Influences on the public’s health come in all shapes and sizes. For example, LSHTM is evaluating the impact on public health of initiatives to reduce the price of artemesinin-based combination therapies for malariain several countries, and a universal-test-and-treatment intervention for HIV prevention delivered by community health workers in Zambia and South Africa. Common to these and many other diverse evaluations are an interest in the effectiveness of these “interventions” in improving public health under “real-life” conditions and complexity in the “interventions” to be evaluated.

Establishing “real-life” effectiveness defines the new evaluation agenda. Decisions about evaluations delivered in practice must be made in partnership between implementers, evaluators, policy makers and a range of other stakeholders. Designing evaluations that accommodate the different priorities of these stakeholders is challenging – but that’s what keeps it interesting! These conditions do not preclude the use of randomised-trial designs, but clear-thinking and great-efforts are needed to conduct these. The PopART trialwill randomise 21 communities in Zambia and South Africa, home to over 1 million people, and evaluate the effectiveness of a “Universal Test and Treat” intervention in reducing HIV infections. The trial follows the landmark HPTN052 trial (Science Magazine’s 2011 breakthrough of the year) which proved the concept that effective treatment of HIV infection enormously reduces the risk of onward transmission of HIV. The PopART trial will evaluate whether this scientific breakthrough can be translated into benefits to public health when delivered through real health systems. The trial PI, Richard Hayes, has pioneered the development of cluster-randomised trialsfor such situations:  the study starts recruiting imminently.

Effectiveness evaluations often cannot deploy trial designs and researchers at the School deploy innovative designs when faced with this problem. Kara Hanson’s group evaluated the roll-out of the Affordable Medicines Facility for Malaria, using a range of techniques. Centre seminars during the last year have discussed the use of theories of change in evaluation and the complexities of evaluating programs at scale. In 2014, in partnership with the Centre for Statistical Methodology, we will run a programme of events addressing the strengths and weaknesses of a range of quasi-experimental designs. The Centre’s theme on Process and Pathways highlights also the importance of mixed-methods research to strengthen evaluations in these settings.

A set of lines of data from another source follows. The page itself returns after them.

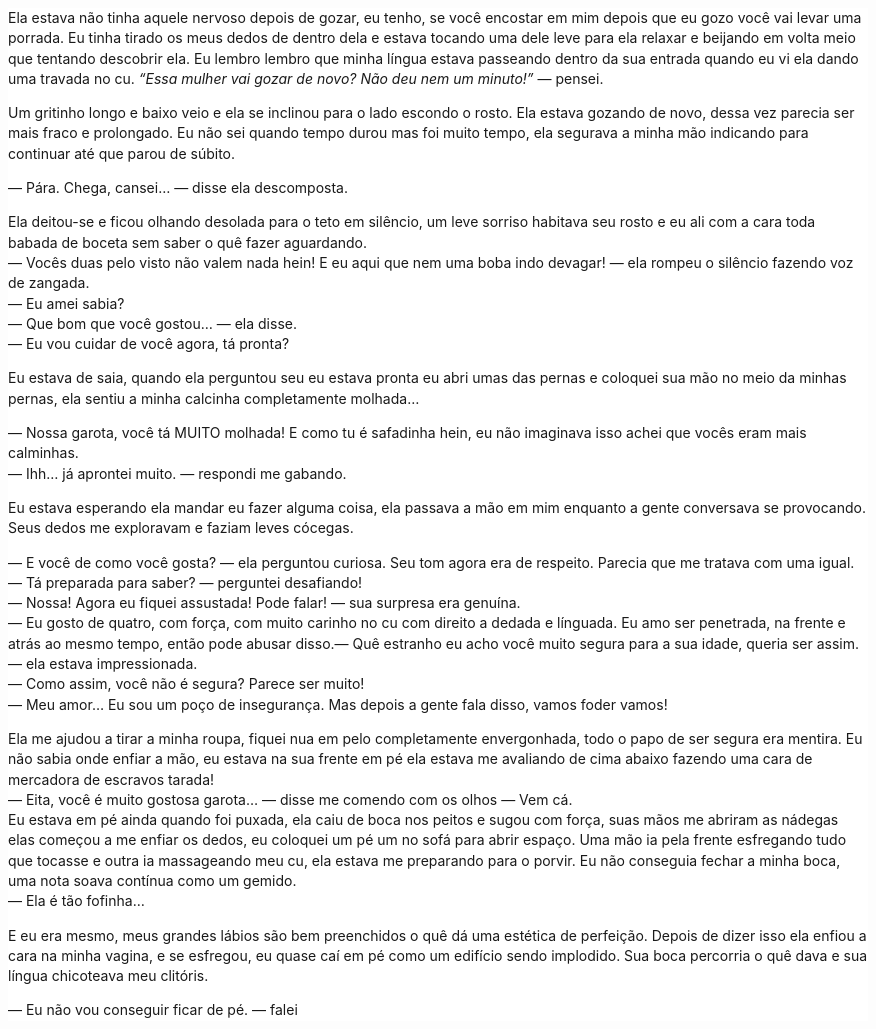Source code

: Ela estava não tinha aquele nervoso depois de gozar, eu tenho, se você encostar em mim depois que eu gozo você vai levar uma porrada. Eu tinha tirado os meus dedos de dentro dela e estava tocando uma dele leve para ela relaxar e beijando em volta meio que tentando descobrir ela. Eu lembro lembro que minha língua estava passeando dentro da sua entrada quando eu vi ela dando uma travada no cu. _“Essa mulher vai gozar de novo? Não deu nem um minuto!”_ — pensei.

Um gritinho longo e baixo veio e ela se inclinou para o lado escondo o rosto. Ela estava gozando de novo, dessa vez parecia ser mais fraco e prolongado. Eu não sei quando tempo durou mas foi muito tempo, ela segurava a minha mão indicando para continuar até que parou de súbito.

— Pára. Chega, cansei… — disse ela descomposta.

Ela deitou-se e ficou olhando desolada para o teto em silêncio, um leve sorriso habitava seu rosto e eu ali com a cara toda babada de boceta sem saber o quê fazer aguardando.  
— Vocês duas pelo visto não valem nada hein! E eu aqui que nem uma boba indo devagar! — ela rompeu o silêncio fazendo voz de zangada.  
— Eu amei sabia?  
— Que bom que você gostou… — ela disse.  
— Eu vou cuidar de você agora, tá pronta?

Eu estava de saia, quando ela perguntou seu eu estava pronta eu abri umas das pernas e coloquei sua mão no meio da minhas pernas, ela sentiu a minha calcinha completamente molhada…

— Nossa garota, você tá MUITO molhada! E como tu é safadinha hein, eu não imaginava isso achei que vocês eram mais calminhas.  
— Ihh… já aprontei muito. — respondi me gabando.

Eu estava esperando ela mandar eu fazer alguma coisa, ela passava a mão em mim enquanto a gente conversava se provocando. Seus dedos me exploravam e faziam leves cócegas.

— E você de como você gosta? — ela perguntou curiosa. Seu tom agora era de respeito. Parecia que me tratava com uma igual.  
— Tá preparada para saber? — perguntei desafiando!  
— Nossa! Agora eu fiquei assustada! Pode falar! — sua surpresa era genuína.  
— Eu gosto de quatro, com força, com muito carinho no cu com direito a dedada e línguada. Eu amo ser penetrada, na frente e atrás ao mesmo tempo, então pode abusar disso.— Quê estranho eu acho você muito segura para a sua idade, queria ser assim. — ela estava impressionada.  
— Como assim, você não é segura? Parece ser muito!  
— Meu amor… Eu sou um poço de insegurança. Mas depois a gente fala disso, vamos foder vamos!

Ela me ajudou a tirar a minha roupa, fiquei nua em pelo completamente envergonhada, todo o papo de ser segura era mentira. Eu não sabia onde enfiar a mão, eu estava na sua frente em pé ela estava me avaliando de cima abaixo fazendo uma cara de mercadora de escravos tarada!  
— Eita, você é muito gostosa garota… — disse me comendo com os olhos — Vem cá.  
Eu estava em pé ainda quando foi puxada, ela caiu de boca nos peitos e sugou com força, suas mãos me abriram as nádegas elas começou a me enfiar os dedos, eu coloquei um pé um no sofá para abrir espaço. Uma mão ia pela frente esfregando tudo que tocasse e outra ia massageando meu cu, ela estava me preparando para o porvir. Eu não conseguia fechar a minha boca, uma nota soava contínua como um gemido.  
— Ela é tão fofinha…

E eu era mesmo, meus grandes lábios são bem preenchidos o quê dá uma estética de perfeição. Depois de dizer isso ela enfiou a cara na minha vagina, e se esfregou, eu quase caí em pé como um edifício sendo implodido. Sua boca percorria o quê dava e sua língua chicoteava meu clitóris.

— Eu não vou conseguir ficar de pé. — falei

Intervention complexity was also the theme of a one-day symposium we held at the school in May. The range of researchers grappling with these issues was heartening to see. Peter Craig gave reflections from 5 years of working with the 2008 updated MRC Guidance on developing and evaluating complex interventions, while a range of speakers gave thoughtful presentations on their approached to dealing with the challenges that intervention complexity brings to evaluation studies.

Keeping up with the changing public health landscape and ensuring that we are asking, and answering, the “right” questions with our evaluation research is a challenge but as always, it is not enough to ask “what works?” We need to understand the conditions under which something works, the ways in which target populations are affected and the issues that may help or hinder the success of an intervention.